What the task asks:
For these records, count the lines containing the word "allergic" and respond with the number alone.

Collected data
# # # # # # #

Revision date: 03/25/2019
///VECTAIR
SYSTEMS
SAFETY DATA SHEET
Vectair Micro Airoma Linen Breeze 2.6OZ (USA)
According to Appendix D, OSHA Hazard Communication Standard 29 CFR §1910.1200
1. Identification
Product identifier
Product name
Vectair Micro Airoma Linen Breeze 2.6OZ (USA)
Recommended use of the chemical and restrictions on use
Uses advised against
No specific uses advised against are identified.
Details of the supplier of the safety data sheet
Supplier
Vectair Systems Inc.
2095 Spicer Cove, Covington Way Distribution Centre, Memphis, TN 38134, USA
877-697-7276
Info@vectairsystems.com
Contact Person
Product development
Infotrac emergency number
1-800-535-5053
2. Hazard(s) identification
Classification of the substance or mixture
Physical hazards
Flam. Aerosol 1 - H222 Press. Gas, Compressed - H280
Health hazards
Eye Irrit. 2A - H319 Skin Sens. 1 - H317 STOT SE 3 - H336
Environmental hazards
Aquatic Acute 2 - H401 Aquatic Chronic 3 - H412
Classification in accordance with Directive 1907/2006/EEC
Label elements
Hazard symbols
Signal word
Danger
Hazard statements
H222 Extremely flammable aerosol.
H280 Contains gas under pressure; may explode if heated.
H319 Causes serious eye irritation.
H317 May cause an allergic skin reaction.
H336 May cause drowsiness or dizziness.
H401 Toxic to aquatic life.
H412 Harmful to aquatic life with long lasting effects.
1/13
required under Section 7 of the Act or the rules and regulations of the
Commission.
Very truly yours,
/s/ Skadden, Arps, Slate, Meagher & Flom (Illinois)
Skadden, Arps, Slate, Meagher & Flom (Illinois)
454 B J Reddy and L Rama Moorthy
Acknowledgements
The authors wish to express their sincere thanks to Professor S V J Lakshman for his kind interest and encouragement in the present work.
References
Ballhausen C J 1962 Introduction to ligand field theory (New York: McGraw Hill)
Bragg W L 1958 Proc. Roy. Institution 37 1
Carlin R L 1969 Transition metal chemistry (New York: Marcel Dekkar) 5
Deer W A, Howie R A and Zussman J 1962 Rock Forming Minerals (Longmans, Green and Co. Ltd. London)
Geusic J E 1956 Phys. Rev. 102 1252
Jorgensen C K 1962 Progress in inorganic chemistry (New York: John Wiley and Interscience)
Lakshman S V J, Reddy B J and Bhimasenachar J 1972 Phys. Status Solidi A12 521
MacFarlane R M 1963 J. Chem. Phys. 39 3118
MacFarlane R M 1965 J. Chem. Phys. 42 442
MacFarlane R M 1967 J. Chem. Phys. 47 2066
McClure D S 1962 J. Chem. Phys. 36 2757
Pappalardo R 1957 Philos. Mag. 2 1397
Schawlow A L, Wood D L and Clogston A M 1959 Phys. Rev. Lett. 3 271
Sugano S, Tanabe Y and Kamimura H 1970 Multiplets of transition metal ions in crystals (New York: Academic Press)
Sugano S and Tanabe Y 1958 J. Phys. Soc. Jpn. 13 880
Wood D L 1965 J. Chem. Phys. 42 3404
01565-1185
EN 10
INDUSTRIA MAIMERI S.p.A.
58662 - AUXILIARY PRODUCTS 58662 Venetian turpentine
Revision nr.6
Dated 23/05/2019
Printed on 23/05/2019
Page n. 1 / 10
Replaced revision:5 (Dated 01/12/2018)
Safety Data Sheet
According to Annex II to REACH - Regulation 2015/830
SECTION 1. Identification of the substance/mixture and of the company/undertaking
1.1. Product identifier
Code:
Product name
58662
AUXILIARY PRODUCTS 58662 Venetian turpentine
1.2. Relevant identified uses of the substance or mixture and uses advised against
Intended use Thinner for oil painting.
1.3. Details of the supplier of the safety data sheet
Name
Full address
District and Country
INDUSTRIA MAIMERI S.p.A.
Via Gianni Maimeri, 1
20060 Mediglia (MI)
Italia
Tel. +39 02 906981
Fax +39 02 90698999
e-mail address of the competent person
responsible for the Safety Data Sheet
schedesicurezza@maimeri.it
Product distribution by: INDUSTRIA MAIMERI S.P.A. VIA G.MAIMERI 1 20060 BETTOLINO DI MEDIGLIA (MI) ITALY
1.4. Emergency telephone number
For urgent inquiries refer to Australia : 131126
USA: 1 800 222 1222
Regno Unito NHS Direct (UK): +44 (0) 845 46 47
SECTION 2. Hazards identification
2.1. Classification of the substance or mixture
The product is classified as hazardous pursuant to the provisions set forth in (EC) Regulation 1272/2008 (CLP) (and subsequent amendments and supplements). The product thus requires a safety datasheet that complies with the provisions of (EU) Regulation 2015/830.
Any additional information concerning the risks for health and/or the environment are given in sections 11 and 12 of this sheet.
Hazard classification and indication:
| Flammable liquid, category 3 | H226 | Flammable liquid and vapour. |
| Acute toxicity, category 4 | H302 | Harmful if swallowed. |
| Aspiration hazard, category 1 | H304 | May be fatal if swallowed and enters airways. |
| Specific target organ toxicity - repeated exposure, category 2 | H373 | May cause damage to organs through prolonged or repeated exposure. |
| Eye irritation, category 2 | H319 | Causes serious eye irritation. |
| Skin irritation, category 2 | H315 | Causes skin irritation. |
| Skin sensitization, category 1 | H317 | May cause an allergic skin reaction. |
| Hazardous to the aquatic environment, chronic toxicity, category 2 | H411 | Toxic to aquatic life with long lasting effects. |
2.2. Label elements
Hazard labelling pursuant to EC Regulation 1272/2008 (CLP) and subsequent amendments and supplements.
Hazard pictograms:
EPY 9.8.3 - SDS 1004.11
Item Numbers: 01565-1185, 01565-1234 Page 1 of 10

# # # # # # #

Answer box:
2